■ **THE PROBLEM**:
Reproduce word for word the stretch of entries from their start through the line containing "picture [0, 0, 1654, 1241]".
++++ SUPPLIED INFORMATION
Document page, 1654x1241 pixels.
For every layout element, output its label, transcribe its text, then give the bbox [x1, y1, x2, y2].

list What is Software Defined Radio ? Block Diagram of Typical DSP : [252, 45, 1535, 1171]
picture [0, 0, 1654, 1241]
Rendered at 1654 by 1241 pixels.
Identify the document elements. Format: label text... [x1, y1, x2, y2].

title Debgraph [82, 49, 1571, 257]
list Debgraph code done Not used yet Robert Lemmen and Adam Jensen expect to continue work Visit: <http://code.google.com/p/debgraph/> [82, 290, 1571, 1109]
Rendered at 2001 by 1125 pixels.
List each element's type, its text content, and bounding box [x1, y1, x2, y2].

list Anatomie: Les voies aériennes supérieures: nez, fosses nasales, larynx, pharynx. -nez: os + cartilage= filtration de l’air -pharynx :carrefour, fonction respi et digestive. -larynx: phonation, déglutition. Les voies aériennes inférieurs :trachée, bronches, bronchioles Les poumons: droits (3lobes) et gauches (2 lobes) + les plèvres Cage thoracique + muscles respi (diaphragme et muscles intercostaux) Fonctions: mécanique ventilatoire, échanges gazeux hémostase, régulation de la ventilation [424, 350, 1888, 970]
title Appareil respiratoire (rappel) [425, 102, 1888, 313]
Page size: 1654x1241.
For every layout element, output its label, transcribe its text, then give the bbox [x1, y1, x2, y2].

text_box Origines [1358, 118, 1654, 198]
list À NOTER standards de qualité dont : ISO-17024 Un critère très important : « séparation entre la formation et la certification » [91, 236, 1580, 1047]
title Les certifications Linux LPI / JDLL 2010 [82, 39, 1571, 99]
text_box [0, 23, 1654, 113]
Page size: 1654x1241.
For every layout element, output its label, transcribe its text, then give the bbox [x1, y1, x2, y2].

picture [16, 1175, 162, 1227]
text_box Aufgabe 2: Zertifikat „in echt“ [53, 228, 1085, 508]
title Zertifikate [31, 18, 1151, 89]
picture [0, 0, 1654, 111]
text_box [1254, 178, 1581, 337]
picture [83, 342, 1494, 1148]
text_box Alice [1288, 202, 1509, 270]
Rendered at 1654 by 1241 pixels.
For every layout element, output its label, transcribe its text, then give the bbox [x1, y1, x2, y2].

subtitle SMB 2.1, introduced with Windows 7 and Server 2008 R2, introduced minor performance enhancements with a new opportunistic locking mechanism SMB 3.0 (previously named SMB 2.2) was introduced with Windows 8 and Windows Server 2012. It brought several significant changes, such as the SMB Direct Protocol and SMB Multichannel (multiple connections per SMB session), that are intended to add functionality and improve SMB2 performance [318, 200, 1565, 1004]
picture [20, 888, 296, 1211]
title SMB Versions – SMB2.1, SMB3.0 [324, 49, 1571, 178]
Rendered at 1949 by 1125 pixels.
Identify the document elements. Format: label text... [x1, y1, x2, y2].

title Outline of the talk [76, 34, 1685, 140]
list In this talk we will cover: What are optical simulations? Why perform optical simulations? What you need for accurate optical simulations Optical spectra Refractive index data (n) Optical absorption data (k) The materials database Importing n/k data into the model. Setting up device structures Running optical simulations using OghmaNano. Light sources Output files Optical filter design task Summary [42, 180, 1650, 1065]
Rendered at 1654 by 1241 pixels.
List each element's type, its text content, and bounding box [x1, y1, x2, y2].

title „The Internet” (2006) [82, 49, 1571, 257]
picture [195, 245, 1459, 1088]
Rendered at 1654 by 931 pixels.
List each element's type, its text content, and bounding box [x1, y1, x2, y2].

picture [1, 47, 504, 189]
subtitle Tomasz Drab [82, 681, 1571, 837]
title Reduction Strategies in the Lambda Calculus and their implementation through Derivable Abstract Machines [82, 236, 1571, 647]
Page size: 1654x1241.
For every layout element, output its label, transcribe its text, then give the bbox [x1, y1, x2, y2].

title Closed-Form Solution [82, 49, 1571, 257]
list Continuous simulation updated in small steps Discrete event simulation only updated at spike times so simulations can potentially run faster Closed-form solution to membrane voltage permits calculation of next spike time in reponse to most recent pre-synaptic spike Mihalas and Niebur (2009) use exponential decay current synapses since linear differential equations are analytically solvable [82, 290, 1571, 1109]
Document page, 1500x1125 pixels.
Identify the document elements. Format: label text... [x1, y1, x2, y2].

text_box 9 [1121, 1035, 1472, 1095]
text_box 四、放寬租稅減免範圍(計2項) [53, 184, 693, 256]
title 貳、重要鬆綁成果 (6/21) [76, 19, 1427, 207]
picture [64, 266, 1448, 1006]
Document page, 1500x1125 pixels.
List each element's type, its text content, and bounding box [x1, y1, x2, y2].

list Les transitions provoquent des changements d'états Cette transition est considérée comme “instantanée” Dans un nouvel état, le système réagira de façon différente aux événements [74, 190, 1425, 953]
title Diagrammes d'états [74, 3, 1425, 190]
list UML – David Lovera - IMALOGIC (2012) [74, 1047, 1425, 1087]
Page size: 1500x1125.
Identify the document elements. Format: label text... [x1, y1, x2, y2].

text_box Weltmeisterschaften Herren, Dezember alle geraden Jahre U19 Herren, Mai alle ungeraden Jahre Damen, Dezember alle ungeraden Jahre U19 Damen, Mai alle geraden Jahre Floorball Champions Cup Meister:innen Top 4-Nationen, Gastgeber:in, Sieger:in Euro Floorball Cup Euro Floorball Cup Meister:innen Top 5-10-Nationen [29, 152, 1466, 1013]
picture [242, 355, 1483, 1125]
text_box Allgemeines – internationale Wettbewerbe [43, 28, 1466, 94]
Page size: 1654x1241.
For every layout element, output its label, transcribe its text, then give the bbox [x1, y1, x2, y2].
++++++++
■ **RIGHT ANSWER**:
Document page, 1654x1241 pixels.
For every layout element, output its label, transcribe its text, then give the bbox [x1, y1, x2, y2].

list What is Software Defined Radio ? Block Diagram of Typical DSP : [252, 45, 1535, 1171]
picture [0, 0, 1654, 1241]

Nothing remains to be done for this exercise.